A bowl? Surely this prize, when displayed to my friends back home, would serve to make this impromptu night out in Canada sound much wilder than it actually had been. I took mild comfort in that thought, until I realized that traveling across the US-Canadian border with drug paraphernalia may not be the best move. I subtly set my bowl down on a table, wistfully knowing I would not return to pick it up at the end of the night. Momentarily, though, we all perked up again, as Amy and Mia agreed to play another game, since I, having won, was barred from playing again. By this time several more people had filtered into the bar, and a drunk, middle-aged woman who looked like she had been beamed to the Bovine Sex Club directly from a Def Leppard concert circa 1986 swaggered up the steps to the Twister mat and joined the game. With each new command of the spinner, the woman seemed about to flail but then somehow caught herself and made her move. Once again, Amy fell early on, and Mia and the Def Leppard woman battled it out until the woman attempted a sort of back-bend move and fell on her head. Stunned, she staggered back to the bar, and Mia strutted down the steps to collect her hard-earned prize: a hot pink thong and a couple of condoms. If our first two games had wielded sex and drug paraphernalia what on earth would the winner of the third round receive? Unfortunately, we would never find out. While we had wandered over to the bar to reward ourselves for our hard work with whiskey sodas, the staff had stealthily packed up the Twister game. It was only 11:00.

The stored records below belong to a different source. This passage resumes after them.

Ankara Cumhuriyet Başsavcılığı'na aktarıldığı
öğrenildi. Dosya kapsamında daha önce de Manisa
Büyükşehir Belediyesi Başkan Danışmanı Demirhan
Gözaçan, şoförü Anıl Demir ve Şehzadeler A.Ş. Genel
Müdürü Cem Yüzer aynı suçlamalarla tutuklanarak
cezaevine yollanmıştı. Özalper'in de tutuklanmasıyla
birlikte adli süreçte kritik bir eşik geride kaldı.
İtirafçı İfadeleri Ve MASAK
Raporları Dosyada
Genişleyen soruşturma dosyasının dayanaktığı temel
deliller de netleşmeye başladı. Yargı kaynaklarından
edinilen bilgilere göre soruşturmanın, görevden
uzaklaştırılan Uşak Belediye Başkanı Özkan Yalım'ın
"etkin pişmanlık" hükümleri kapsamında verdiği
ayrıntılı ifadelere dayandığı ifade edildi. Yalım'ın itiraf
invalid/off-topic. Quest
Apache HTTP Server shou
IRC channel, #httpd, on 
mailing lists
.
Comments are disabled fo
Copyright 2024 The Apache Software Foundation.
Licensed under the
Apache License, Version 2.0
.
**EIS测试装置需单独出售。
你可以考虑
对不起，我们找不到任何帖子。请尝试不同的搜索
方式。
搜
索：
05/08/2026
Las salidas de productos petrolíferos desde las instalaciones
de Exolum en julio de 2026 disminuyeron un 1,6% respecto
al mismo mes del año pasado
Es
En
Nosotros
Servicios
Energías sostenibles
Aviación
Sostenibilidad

We worked hard to make the rest of the night cool, sipping Irish whiskey and pouring quarters into the jukebox. But there was no denying it was Sunday, and there was only so much that could be done. We were gone before last call.

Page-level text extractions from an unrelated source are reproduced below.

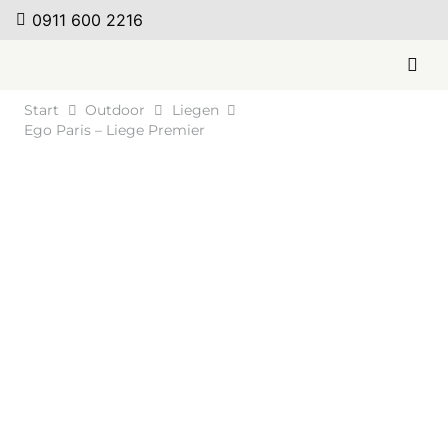
0911 600 2216
Start
Outdoor
Liegen
Ego Paris – Liege Premier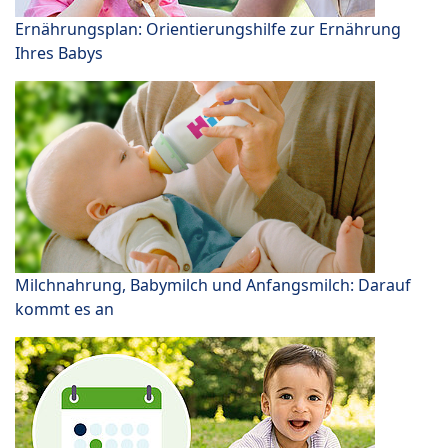
Ernährungsplan: Orientierungshilfe zur Ernährung
Ihres Babys
Milchnahrung, Babymilch und Anfangsmilch: Darauf
kommt es an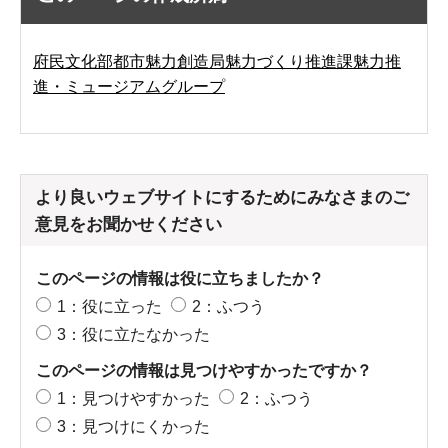
府民文化部都市魅力創造局魅力づくり推進課魅力推
進・ミュージアムグループ
より良いウェブサイトにするためにみなさまのご
意見をお聞かせください
このページの情報は役に立ちましたか？
1：役に立った
2：ふつう
3：役に立たなかった
このページの情報は見つけやすかったですか？
1：見つけやすかった
2：ふつう
3：見つけにくかった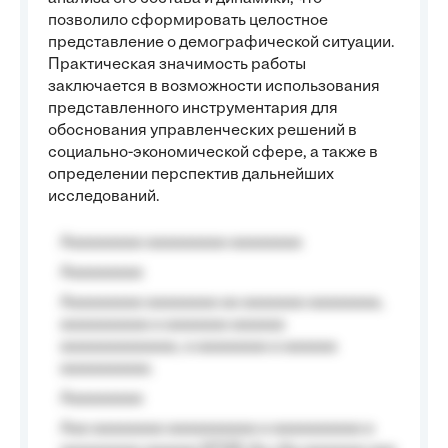
позволило сформировать целостное
представление о демографической ситуации.
Практическая значимость работы
заключается в возможности использования
представленного инструментария для
обоснования управленческих решений в
социально-экономической сфере, а также в
определении перспектив дальнейших
исследований.
Aaaaaaaaa aaaaaaaaa aaaaaaaa
Aaaaaaaaa
Aaaaaaaaa aaaaaaaa aa aaaaaaa aaaaaaaa,
aaaaaaaaaa a aaaaaaa aaaaaa
aaaaaaaaaaaaa, a aaaaaaaa a aaaaaa
aaaaaaaaaa.
Aaaaaaaaa
Aaa aaaaaaaa aaaaaaaaaa a aaaaaaaaaa a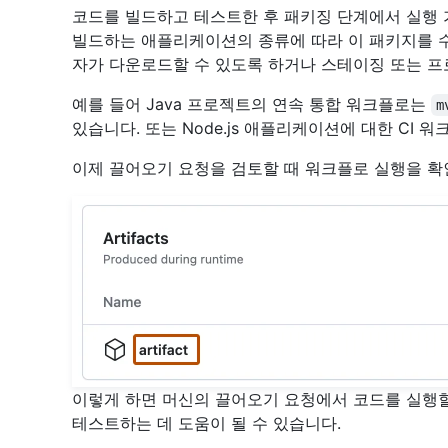
코드를 빌드하고 테스트한 후 패키징 단계에서 실행
빌드하는 애플리케이션의 종류에 따라 이 패키지를 
자가 다운로드할 수 있도록 하거나 스테이징 또는 프
예를 들어 Java 프로젝트의 연속 통합 워크플로는
m
있습니다. 또는 Node.js 애플리케이션에 대한 CI 워
이제 끌어오기 요청을 검토할 때 워크플로 실행을 확
이렇게 하면 머신의 끌어오기 요청에서 코드를 실행할
테스트하는 데 도움이 될 수 있습니다.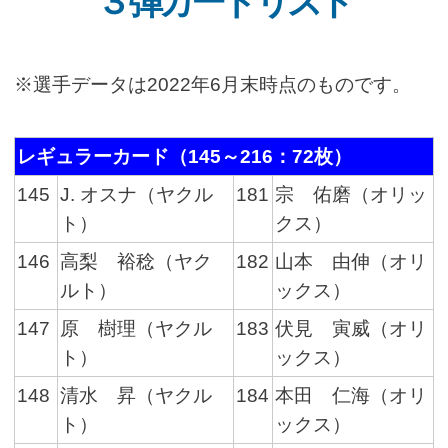
３弾カードリスト
※選手データは2022年6月末時点のものです。
レギュラーカード（145～216：72枚）
145
J. オスナ（ヤクル
181
宗 佑磨（オリッ
ト）
クス）
146
高梨 裕稔（ヤク
182
山本 由伸（オリ
ルト）
ックス）
147
原 樹理（ヤクル
183
伏見 寅威（オリ
ト）
ックス）
148
清水 昇（ヤクル
184
本田 仁海（オリ
ト）
ックス）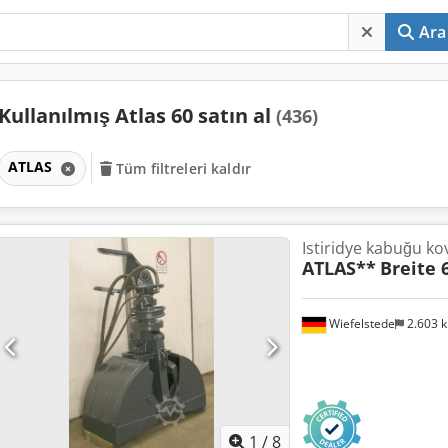
Ara
Kullanılmış Atlas 60 satın al
(436)
ATLAS
Tüm filtreleri kaldır
Istiridye kabuğu ko
ATLAS**
Breite 
Wiefelstede
2.603 
1
/
8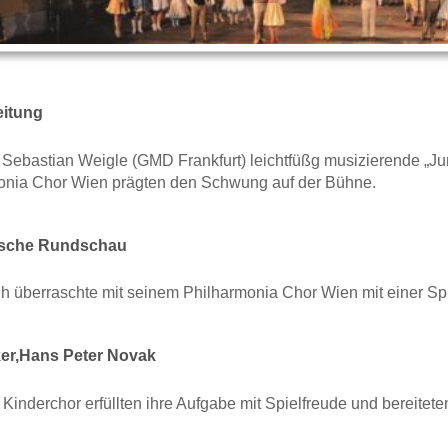
eitung
r Sebastian Weigle (GMD Frankfurt) leichtfüßg musizierende „J
onia Chor Wien prägten den Schwung auf der Bühne.
sche Rundschau
h überraschte mit seinem Philharmonia Chor Wien mit einer Spi
er,Hans Peter Novak
Kinderchor erfüllten ihre Aufgabe mit Spielfreude und bereit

The next morning we set out for Chicago, tired, hungover, and slightly sheepish about the daunting ten and a half hour drive that lay ahead. There was, in addition to the vague dissatisfaction regarding our Bovine Sex Club experience, the unspoken knowledge that by the time we made it home, we would have spent more time in the car on this trip than we actually spent in Toronto. We sought consolation in Amy’s friend’s ex-boyfriend’s soulful tape, and as we flew down the highway, windows rolled down, hair flying in the warm summer wind, we wailed along to the pitiful tunes. Most of the tracks were love songs, but a few told meek stories of heartbreak and disappointment. The wretched lyrics divulged unmet expectations, visions unrealized, uncertain futures. For weeks after we arrived back in Chicago, I could not get those damn songs out of my head.